Page images and their extracted text:
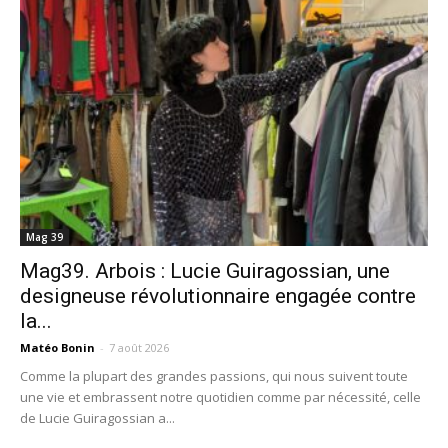
Mag 39
Mag39. Arbois : Lucie Guiragossian, une
designeuse révolutionnaire engagée contre
la...
Matéo Bonin
-
7 août 2026
Comme la plupart des grandes passions, qui nous suivent toute
une vie et embrassent notre quotidien comme par nécessité, celle
de Lucie Guiragossian a...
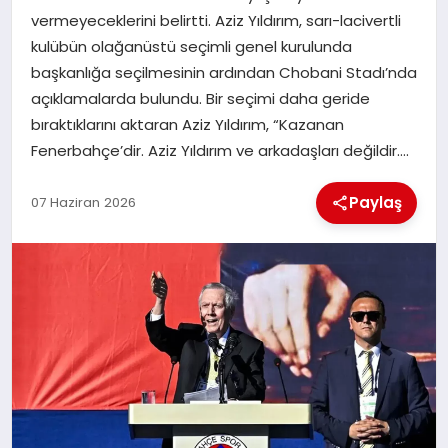
vermeyeceklerini belirtti. Aziz Yıldırım, sarı-lacivertli
kulübün olağanüstü seçimli genel kurulunda
İLÇE HABERLERI
başkanlığa seçilmesinin ardından Chobani Stadı’nda
açıklamalarda bulundu. Bir seçimi daha geride
DÜNYA
bıraktıklarını aktaran Aziz Yıldırım, “Kazanan
Fenerbahçe’dir. Aziz Yıldırım ve arkadaşları değildir….
İLETIŞIM
Paylaş
07 Haziran 2026
YAZARLAR
KÜNYE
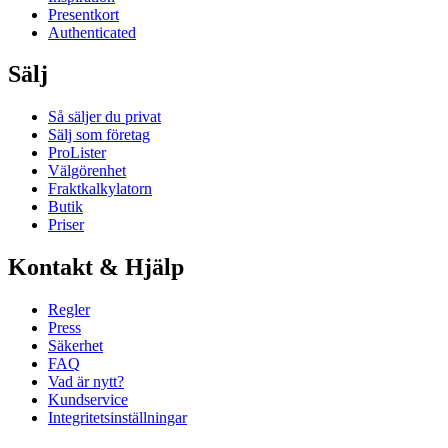
Presentkort
Authenticated
Sälj
Så säljer du privat
Sälj som företag
ProLister
Välgörenhet
Fraktkalkylatorn
Butik
Priser
Kontakt & Hjälp
Regler
Press
Säkerhet
FAQ
Vad är nytt?
Kundservice
Integritetsinställningar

▸ The task
Can you put every line of extracted text from the data above into a numbered list, skipping blank lines? Keep the pictures out of your answer.

▸ Exercise output
1. Mag 39
2. Mag39. Arbois : Lucie Guiragossian, une
3. designeuse révolutionnaire engagée contre
4. la...
5. Matéo Bonin
6. -
7. 7 août 2026
8. Comme la plupart des grandes passions, qui nous suivent toute
9. une vie et embrassent notre quotidien comme par nécessité, celle
10. de Lucie Guiragossian a...
11. vermeyeceklerini belirtti. Aziz Yıldırım, sarı-lacivertli
12. kulübün olağanüstü seçimli genel kurulunda
13. İLÇE HABERLERI
14. başkanlığa seçilmesinin ardından Chobani Stadı’nda
15. açıklamalarda bulundu. Bir seçimi daha geride
16. DÜNYA
17. bıraktıklarını aktaran Aziz Yıldırım, “Kazanan
18. Fenerbahçe’dir. Aziz Yıldırım ve arkadaşları değildir….
19. İLETIŞIM
20. Paylaş
21. 07 Haziran 2026
22. YAZARLAR
23. KÜNYE
24. Presentkort
25. Authenticated
26. Sälj
27. Så säljer du privat
28. Sälj som företag
29. ProLister
30. Välgörenhet
31. Fraktkalkylatorn
32. Butik
33. Priser
34. Kontakt & Hjälp
35. Regler
36. Press
37. Säkerhet
38. FAQ
39. Vad är nytt?
40. Kundservice
41. Integritetsinställningar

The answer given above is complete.